Written task: All entries below are to be set down again, identical to the source.

[Transcribed page contents]
○ ○ ○ ○

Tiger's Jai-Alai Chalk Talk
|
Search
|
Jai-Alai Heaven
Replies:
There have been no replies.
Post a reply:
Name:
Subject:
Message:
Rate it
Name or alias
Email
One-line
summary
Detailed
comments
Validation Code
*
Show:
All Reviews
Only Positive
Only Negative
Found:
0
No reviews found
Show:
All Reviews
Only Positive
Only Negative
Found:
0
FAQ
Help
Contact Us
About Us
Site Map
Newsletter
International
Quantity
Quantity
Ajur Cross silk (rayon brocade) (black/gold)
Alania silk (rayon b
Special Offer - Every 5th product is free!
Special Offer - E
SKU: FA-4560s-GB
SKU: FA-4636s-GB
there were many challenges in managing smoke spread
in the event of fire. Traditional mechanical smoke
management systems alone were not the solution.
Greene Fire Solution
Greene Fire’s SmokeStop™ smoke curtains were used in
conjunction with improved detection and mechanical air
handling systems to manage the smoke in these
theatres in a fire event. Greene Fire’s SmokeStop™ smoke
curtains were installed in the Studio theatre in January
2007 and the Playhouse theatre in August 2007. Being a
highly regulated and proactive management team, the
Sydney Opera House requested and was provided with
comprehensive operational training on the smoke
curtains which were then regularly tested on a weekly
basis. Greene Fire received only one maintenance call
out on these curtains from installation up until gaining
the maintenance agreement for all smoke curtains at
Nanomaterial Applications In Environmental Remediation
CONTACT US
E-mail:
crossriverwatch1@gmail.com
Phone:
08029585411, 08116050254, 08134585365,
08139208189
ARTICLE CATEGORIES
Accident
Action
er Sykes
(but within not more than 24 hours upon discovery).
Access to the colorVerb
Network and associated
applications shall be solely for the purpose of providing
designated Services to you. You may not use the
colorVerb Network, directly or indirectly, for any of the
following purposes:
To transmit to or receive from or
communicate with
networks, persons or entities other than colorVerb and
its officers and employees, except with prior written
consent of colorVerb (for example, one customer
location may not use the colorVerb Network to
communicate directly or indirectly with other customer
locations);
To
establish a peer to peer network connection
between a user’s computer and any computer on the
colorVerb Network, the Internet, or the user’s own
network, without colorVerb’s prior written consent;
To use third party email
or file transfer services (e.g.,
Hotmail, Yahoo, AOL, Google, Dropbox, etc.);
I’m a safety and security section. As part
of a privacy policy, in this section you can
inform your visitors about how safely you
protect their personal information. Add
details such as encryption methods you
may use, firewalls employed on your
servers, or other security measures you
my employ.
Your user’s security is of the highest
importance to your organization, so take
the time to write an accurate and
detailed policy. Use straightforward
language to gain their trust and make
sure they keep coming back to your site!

○ ○ ○ ○

Response area:
Tiger's Jai-Alai Chalk Talk
|
Search
|
Jai-Alai Heaven
Replies:
There have been no replies.
Post a reply:
Name:
Subject:
Message:
Rate it
Name or alias
Email
One-line
summary
Detailed
comments
Validation Code
*
Show:
All Reviews
Only Positive
Only Negative
Found:
0
No reviews found
Show:
All Reviews
Only Positive
Only Negative
Found:
0
FAQ
Help
Contact Us
About Us
Site Map
Newsletter
International
Quantity
Quantity
Ajur Cross silk (rayon brocade) (black/gold)
Alania silk (rayon b
Special Offer - Every 5th product is free!
Special Offer - E
SKU: FA-4560s-GB
SKU: FA-4636s-GB
there were many challenges in managing smoke spread
in the event of fire. Traditional mechanical smoke
management systems alone were not the solution.
Greene Fire Solution
Greene Fire’s SmokeStop™ smoke curtains were used in
conjunction with improved detection and mechanical air
handling systems to manage the smoke in these
theatres in a fire event. Greene Fire’s SmokeStop™ smoke
curtains were installed in the Studio theatre in January
2007 and the Playhouse theatre in August 2007. Being a
highly regulated and proactive management team, the
Sydney Opera House requested and was provided with
comprehensive operational training on the smoke
curtains which were then regularly tested on a weekly
basis. Greene Fire received only one maintenance call
out on these curtains from installation up until gaining
the maintenance agreement for all smoke curtains at
Nanomaterial Applications In Environmental Remediation
CONTACT US
E-mail:
crossriverwatch1@gmail.com
Phone:
08029585411, 08116050254, 08134585365,
08139208189
ARTICLE CATEGORIES
Accident
Action
er Sykes
(but within not more than 24 hours upon discovery).
Access to the colorVerb
Network and associated
applications shall be solely for the purpose of providing
designated Services to you. You may not use the
colorVerb Network, directly or indirectly, for any of the
following purposes:
To transmit to or receive from or
communicate with
networks, persons or entities other than colorVerb and
its officers and employees, except with prior written
consent of colorVerb (for example, one customer
location may not use the colorVerb Network to
communicate directly or indirectly with other customer
locations);
To
establish a peer to peer network connection
between a user’s computer and any computer on the
colorVerb Network, the Internet, or the user’s own
network, without colorVerb’s prior written consent;
To use third party email
or file transfer services (e.g.,
Hotmail, Yahoo, AOL, Google, Dropbox, etc.);
I’m a safety and security section. As part
of a privacy policy, in this section you can
inform your visitors about how safely you
protect their personal information. Add
details such as encryption methods you
may use, firewalls employed on your
servers, or other security measures you
my employ.
Your user’s security is of the highest
importance to your organization, so take
the time to write an accurate and
detailed policy. Use straightforward
language to gain their trust and make
sure they keep coming back to your site!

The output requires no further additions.